Stan Denski | |
Birth Name: | Stanislaw Dzieniszewski |
Birth Date: | 26 August 1953 |
Birth Place: | Philadelphia, Pennsylvania, U.S. |
Nationality: | American |
Education: | Father Judge High School Clarion University of Pennsylvania (BS, MS) |
Stan Denski (born August 26, 1953) is an American writer, scholar, and critic whose work has focused upon both critical pedagogy and popular culture. His research is divided between the application of critical education theory to university media programs and the study of contemporary popular music and society.
Born Stanislaw Dzieniszewski in Philadelphia, Pennsylvania (the family name was changed in the early 1950s), Denski attended Father Judge High School. He graduated from Clarion University of Pennsylvania with B.S. and M.S. degrees in Communication. In the mid-1970s he was a staff video producer and director producing instructional television programming for Southern West Virginia Community and Technical College in Logan and Williamson, WV. In 1990 he received his Ph.D. in Mass Communication (with minors in philosophy and film) jointly from the School of Telecommunications and the Scripps Howard School of Journalism at Ohio University.
In 1986-1987 Denski was a visiting lecturer in Media Studies at The College of Wooster in Wooster, OH. From 1987-1990, he was resident lecturer in Media Studies in the Department of Communication Studies at Indiana University-Purdue University at Indianapolis. From 1990 until 1997 he was Assistant Professor of Media Studies and Director of the Telecommunication Program at IUPUI. In 1993 he was awarded the N.E.T. (National Excellence in Teaching) Grant for $6,000 award to design the course, Introduction to Communication Studies.
In February 1994, he was selected to attend the IRTS International Radio & Television Society) Faculty/Industry Seminar in New York City where his design group won the $1,000 prize for best program design. In May 1995 he was an Invited Visiting Scholar at Ohio University in Athens, OH and presented a series of lectures to Mass Communication faculty and doctoral students.
His published works include the book, Media Education and the (Re)production of Culture (1994, with David Sholle) and numerous journal articles and book chapters. He currently sits on the Advisory Board of the journal Popular Music & Society.
In 1993 he founded Aether Records, an Indiana-based record label that released both vinyl reissues of rare rock records from the 1960s and 1970s and music by contemporary bands on CD and LP. In 1996, Aether/OR Music became a wholesale distribution and retail mail order company with warehouse and offices based in Indianapolis, IN. In 1997 Denski left his academic position to take the position of President of Aether/OR Music which he held until February 2002.
As writer on popular music, Denski has written liner notes for numerous LPs and CDs (including the notes for all 10 volumes of the compilation series, Love, Peace & Poetry),[1] his music writing has been published in the Dallas Observer,[2] the Cleveland Scene, Patrick Lundborg's Acid Archives,[3] and he was a contributing critic to the 2007 Village Voice Pazz & Jop Poll.[4]
Denski is also a musician, recording artist and producer, working with artists like Jello Biafra and Nick Saloman.
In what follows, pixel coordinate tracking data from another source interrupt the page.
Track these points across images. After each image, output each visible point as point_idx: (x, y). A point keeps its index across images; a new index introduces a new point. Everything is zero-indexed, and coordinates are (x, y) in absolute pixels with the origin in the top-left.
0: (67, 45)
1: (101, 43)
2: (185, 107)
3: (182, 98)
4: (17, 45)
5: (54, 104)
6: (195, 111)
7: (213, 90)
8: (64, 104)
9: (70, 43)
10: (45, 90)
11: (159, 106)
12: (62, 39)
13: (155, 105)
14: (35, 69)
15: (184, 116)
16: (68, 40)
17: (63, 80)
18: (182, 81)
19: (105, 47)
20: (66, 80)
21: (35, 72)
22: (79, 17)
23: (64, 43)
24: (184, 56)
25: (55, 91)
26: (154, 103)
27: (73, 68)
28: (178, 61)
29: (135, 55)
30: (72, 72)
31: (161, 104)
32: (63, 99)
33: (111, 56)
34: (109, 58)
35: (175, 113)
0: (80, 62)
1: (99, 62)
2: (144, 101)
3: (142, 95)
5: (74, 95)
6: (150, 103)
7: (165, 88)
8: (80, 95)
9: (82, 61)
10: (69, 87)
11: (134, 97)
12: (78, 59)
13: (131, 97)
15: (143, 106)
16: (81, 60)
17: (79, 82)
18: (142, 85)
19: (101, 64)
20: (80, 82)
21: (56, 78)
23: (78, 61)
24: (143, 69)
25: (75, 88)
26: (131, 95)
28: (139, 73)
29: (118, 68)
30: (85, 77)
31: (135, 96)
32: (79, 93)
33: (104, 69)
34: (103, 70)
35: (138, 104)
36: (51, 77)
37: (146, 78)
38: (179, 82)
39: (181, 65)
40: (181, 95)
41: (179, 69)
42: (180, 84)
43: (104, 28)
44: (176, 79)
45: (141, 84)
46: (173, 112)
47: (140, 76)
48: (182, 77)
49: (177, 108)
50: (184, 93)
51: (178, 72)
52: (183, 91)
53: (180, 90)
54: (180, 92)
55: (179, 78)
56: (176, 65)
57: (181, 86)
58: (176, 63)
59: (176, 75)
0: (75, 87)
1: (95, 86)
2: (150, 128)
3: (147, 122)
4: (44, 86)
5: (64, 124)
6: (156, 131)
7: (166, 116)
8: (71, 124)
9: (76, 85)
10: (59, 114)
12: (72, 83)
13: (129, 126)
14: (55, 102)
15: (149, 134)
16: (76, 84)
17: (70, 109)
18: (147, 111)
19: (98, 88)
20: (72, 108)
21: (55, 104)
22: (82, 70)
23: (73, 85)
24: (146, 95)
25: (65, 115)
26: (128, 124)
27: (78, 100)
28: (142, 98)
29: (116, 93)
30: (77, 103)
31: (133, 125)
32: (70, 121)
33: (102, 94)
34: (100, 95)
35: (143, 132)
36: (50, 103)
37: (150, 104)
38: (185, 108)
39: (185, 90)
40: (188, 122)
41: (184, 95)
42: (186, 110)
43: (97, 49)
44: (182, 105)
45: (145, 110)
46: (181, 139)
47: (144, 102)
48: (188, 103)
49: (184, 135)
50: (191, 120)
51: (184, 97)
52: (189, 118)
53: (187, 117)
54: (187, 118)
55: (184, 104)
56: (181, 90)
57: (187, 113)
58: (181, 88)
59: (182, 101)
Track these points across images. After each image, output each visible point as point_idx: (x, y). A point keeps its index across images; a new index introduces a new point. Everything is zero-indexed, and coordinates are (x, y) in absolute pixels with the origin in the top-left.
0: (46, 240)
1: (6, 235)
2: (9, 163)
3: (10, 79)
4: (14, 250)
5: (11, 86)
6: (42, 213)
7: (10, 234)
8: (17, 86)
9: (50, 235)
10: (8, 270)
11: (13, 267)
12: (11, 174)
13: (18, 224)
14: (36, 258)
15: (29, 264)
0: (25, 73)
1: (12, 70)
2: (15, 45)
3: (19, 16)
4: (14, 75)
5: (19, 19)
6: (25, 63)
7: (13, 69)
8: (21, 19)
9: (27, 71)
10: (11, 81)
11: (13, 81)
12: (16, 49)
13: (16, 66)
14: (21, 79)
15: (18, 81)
In 1997 he formed the band Many Bright Things, releasing three albums between 1996 and 2005 in addition to one album under the name In The Summer Of The Mushroom Honey in 1998. In 2002 he produced the compilation album, Pull Up the Paisley Covers: A Psychedelic Omnibus.
In 2007 and 2008 Denski was employed as the researcher and ghost writer for Think Secure, the online blog of Frank DeFina, then president of Panasonic Systems Solutions America.
Since 2007 Denski has maintained his own blog, These Things Too,[5] featuring new writing on music, politics and the arts.